Era suposto a filha ir com ele. Mas por causa da denúncia à polícia, o advogado disse-lhe para não ir, porque era muito perigoso. Podia ser acusada de cúmplice de um assassinato. Em França é considerado um assassinato.
Como é que decorreu a rodagem, durante a pandemia?
Foi terrível. Era suposto começar a filmar em março de 2020 e no primeiro dia de rodagem o país parou. Tivemos de mudar a rodagem para julho mas tivemos receio que não pudéssemos filmar, porque há muitas cenas que se passam em hospitais. Não sabíamos se íamos ter autorização de rodagem, porque os hospitais estavam cheios de doentes. Como a situação mudou no verão pudemos filmar. Mas por vezes foi difícil.
O que é ser considerado o jovem rebelde do cinema francês?
Já estou muito velho para ser o jovem rebelde. Mas não ligo nenhuma a isso. O que posso fazer? Talvez tenha sido uma forma de catalogar o meu trabalho quando comecei. O que tento é fazer sempre filmes diferentes. Mas precisei de tempo para contar esta história. Não teria sido possível filmá-la há dez anos. Cada filme é diferente. Eu vou mudando, depende sempre de onde estou na vida. O facto de ter testemunhado algumas mortes à minha volta ajudou-me a perceber melhor esta história.
A personagem central era também um rebelde.
Sim, foi um menino mimado. Eu também sou um pouco mimado, tenho a sorte de fazer um filme todos os anos. Gosto da liberdade deste homem. Reconheço-me um pouco nele.
Quando convidou a Charlotte Rampling para trabalhar de novo consigo ela disse logo que sim?
Disse que não, que era um papel pequeno. Eu liguei-lhe a pedir desculpa, era um papel pequeno, mas que a queria a ela. Nós somos muito amigos. Ela disse que sim também porque a Emmanuèle tinha-me ajudado bastante com o guião do "Sob a areia". Houve uma grande conexão entre a Emmanuèle, a Charlotte e eu, por isso foi uma forma de prestar um tributo à Emmanuèle. E a Charlotte está magnífica, apesar de serem poucas sequências.
A escolha da Hanna Schygulla tem também a ver com o seu apreço pela obra de Fassbinder, que a revelou?
Tenho uma grande paixão pelo Fassbinder, foi muito importante no meu processo de fazer filmes. Adoro a energia dele, a paixão, a sua forma de fazer filmes. Era uma força da natureza. É impressionante ver alguém falar da Alemanha tão olhos nos olhos, de uma forma tão profunda. Mas ele pertence a uma outra geração. É um dos filhos do fim da Segunda Guerra Mundial na Alemanha, um país que tinha de virar a página e seguir em frente. Havia uma grande hipocrisia em relação ao que se tinha passado. Ele teve a enorme lucidez de olhar debaixo do tapete. Eu venho de outro lugar.

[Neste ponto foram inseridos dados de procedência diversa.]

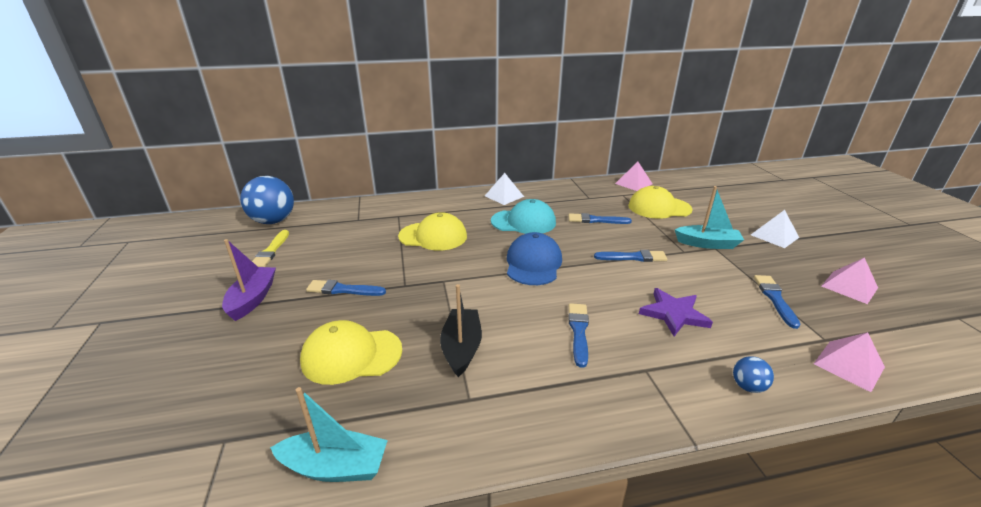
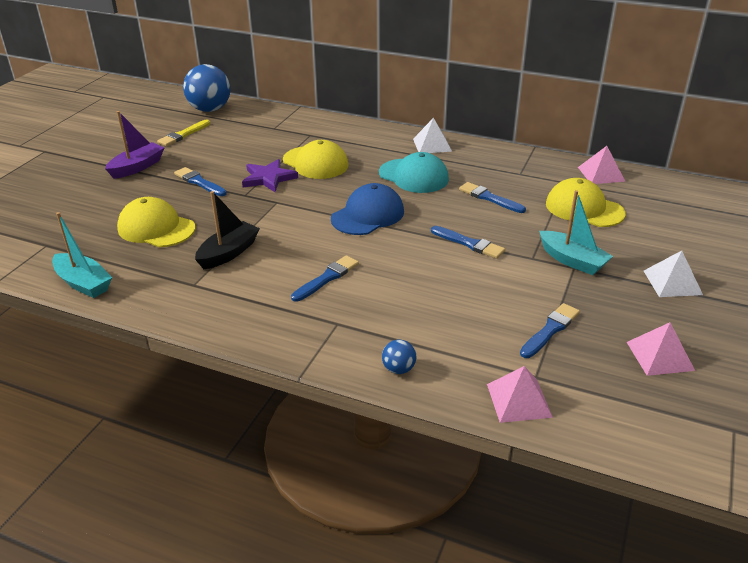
camera: 35 degrees right, 5 degrees up
(673, 314) = (427, 300): purple star -> purple star (268, 178)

Há uma dimensão política em "Correu tudo bem", como em vários filmes de Fassbinder.
Não tenho interesse em fazer filmes políticos, O que me interessa é fazer perguntas. Fazer este filme foi uma forma de compreender melhor a minha relação com a morte. E não sei o que faria se fosse confrontado com esta situação. Um dos meus pais perguntou-me e eu disse que não sabia. Não quero ser confrontado com esta situação. O filme permite ao espectador colocar-se essa mesma questão.
Os seus filmes lidam muitas vezes com a homossexualidade.
Desta vez não foi opção minha. O pai era bissexual. Pertence a uma geração onde não se vivia abertamente a homossexualidade. Casava-se com uma mulher, tinha-se filhos e tinha-se uma vida dupla. Era muito difícil para a filha e também para a mãe. A filha estava bastante aborrecida com a mãe, porque ela podia divorciar-se mas preferiu ficar.
Falou também com Serge Toubiana, o viúvo de Emmanuèle Bernheim?
Claro que sim, falei bastante com ele e com a Pascale Bernheim, a irmã. Deram-me muitas informações que acrescentei ao guião. A Emmanuèle morreu cinco anos depois com um cancro. Não consigo separar a morte dela desta história. Antes de morrer, já muito doente, disse-me que sentia como que o pai e a mãe a puxarem-lhe as pernas para a cova. Foi muito injusto, ela tinha apenas 60 anos.